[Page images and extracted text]

= = = = =

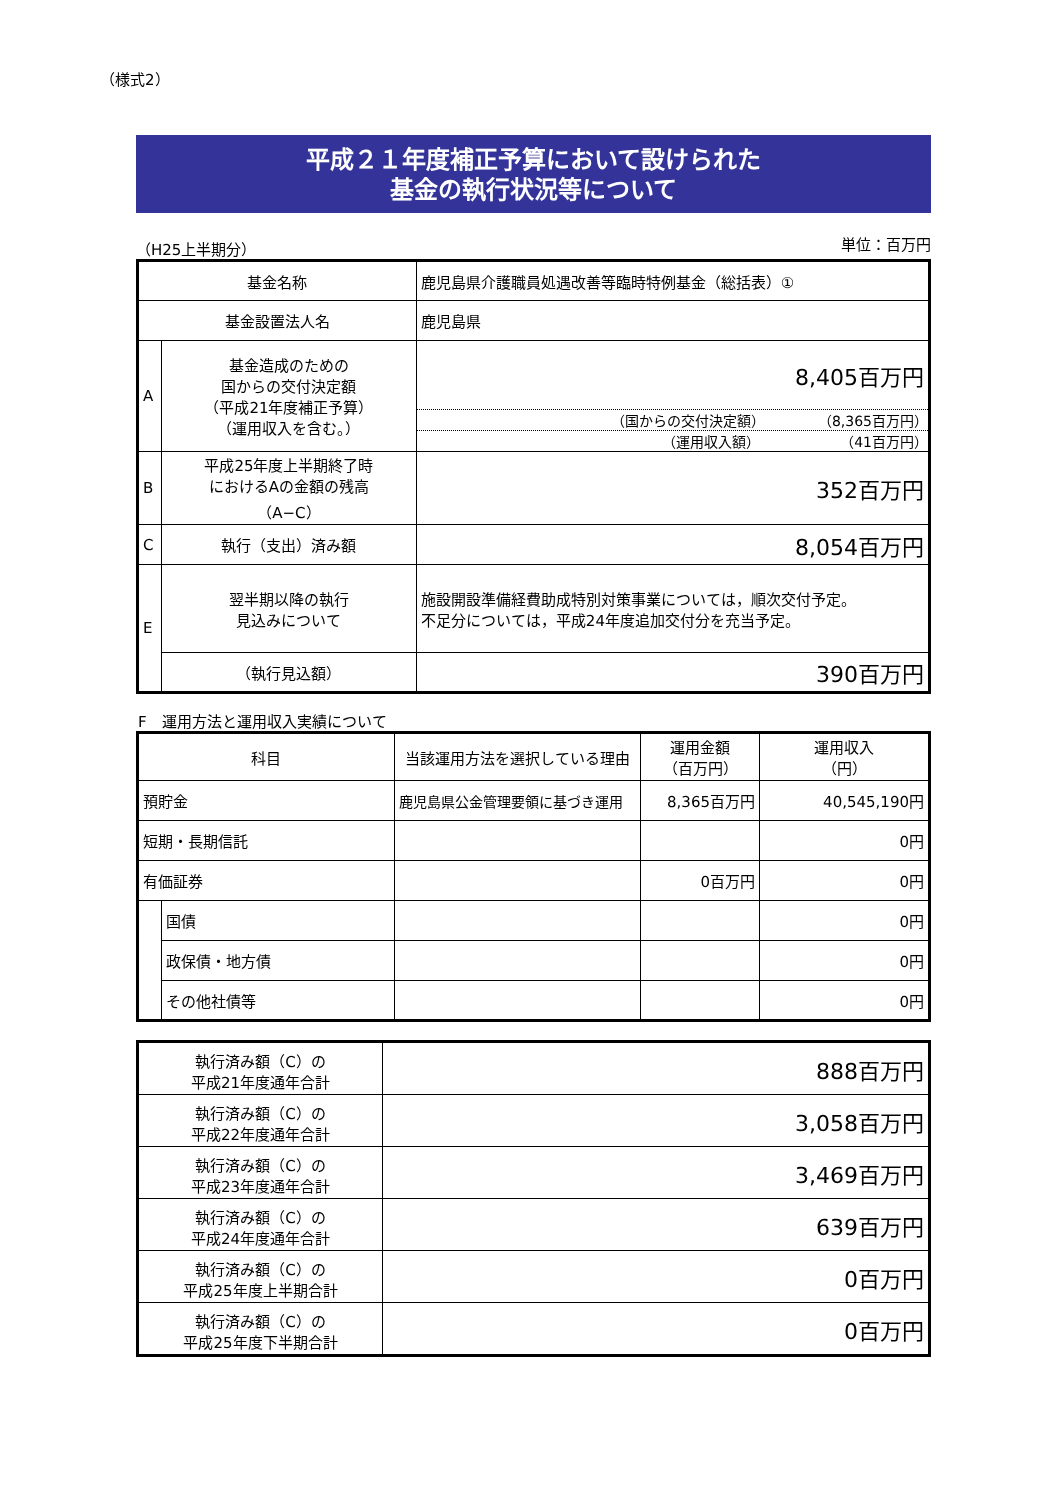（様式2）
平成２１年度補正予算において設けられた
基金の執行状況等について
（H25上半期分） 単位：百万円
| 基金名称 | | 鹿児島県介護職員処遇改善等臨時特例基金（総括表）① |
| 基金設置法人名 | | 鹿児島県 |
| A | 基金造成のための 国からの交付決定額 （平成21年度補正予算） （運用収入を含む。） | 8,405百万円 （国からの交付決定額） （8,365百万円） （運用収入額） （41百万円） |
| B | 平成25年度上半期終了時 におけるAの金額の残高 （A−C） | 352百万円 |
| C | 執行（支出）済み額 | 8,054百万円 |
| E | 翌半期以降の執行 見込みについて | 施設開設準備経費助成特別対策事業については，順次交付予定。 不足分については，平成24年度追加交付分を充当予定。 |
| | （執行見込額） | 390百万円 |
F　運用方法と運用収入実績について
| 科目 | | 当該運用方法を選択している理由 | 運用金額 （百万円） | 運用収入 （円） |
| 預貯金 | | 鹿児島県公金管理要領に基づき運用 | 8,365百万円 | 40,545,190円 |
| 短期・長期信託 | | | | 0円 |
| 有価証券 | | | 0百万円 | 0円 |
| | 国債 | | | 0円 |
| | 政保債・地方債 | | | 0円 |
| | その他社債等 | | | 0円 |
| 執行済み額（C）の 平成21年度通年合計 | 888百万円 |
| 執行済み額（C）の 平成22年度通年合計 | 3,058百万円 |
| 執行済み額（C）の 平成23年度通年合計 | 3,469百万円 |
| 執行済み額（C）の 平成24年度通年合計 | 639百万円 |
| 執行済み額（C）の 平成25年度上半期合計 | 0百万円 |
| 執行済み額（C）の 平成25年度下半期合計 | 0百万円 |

= = = = =

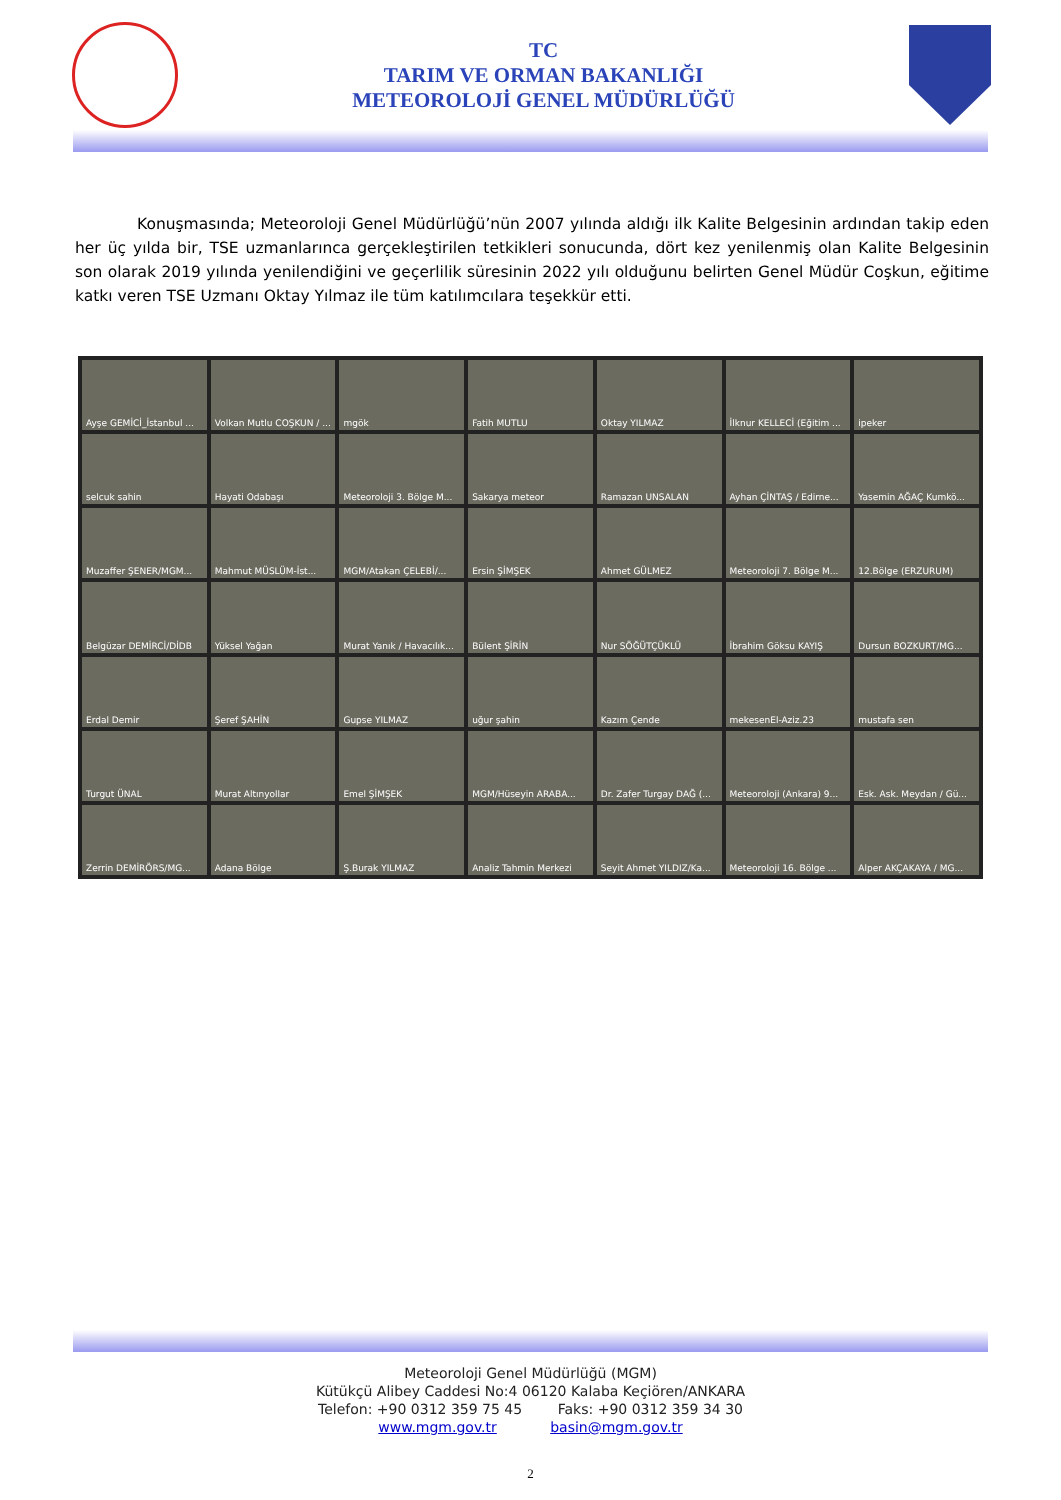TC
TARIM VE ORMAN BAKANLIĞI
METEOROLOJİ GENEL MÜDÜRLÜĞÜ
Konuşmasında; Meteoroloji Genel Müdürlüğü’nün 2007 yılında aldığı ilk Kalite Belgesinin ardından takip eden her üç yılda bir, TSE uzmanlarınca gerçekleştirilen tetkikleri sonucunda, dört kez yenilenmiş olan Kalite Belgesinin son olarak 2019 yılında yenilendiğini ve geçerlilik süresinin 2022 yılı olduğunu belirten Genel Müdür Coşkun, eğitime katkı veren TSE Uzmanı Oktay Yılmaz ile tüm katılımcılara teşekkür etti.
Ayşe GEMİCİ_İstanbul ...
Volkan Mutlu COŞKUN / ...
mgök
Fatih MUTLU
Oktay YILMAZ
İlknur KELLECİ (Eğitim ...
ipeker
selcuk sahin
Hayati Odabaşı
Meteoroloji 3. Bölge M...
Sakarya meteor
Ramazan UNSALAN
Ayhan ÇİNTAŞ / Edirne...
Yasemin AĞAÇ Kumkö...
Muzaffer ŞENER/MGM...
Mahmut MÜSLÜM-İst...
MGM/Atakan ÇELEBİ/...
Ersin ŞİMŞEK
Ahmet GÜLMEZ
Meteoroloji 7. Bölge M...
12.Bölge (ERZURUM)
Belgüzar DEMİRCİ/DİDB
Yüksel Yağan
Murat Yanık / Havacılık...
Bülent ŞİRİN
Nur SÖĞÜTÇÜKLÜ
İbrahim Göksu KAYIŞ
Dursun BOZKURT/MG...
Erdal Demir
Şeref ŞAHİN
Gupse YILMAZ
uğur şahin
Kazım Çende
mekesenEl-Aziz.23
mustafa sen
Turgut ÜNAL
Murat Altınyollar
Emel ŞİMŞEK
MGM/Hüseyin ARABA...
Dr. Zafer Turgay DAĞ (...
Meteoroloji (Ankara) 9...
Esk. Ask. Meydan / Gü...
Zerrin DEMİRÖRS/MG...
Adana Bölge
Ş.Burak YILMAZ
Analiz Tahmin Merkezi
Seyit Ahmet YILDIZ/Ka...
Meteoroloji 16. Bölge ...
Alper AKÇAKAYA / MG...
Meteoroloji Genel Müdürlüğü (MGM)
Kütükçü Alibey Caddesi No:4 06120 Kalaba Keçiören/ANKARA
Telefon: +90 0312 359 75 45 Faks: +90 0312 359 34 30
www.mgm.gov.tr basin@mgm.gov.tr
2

= = = = =

* What to produce *
What are the lines above, starting at the one with "TARIM VE ORMAN BAKANLIĞI" and ending at the one with "METEOROLOJİ GENEL MÜDÜRLÜĞÜ"? Give them again exactly, and only them.

* Output of the exercise *
TARIM VE ORMAN BAKANLIĞI
METEOROLOJİ GENEL MÜDÜRLÜĞÜ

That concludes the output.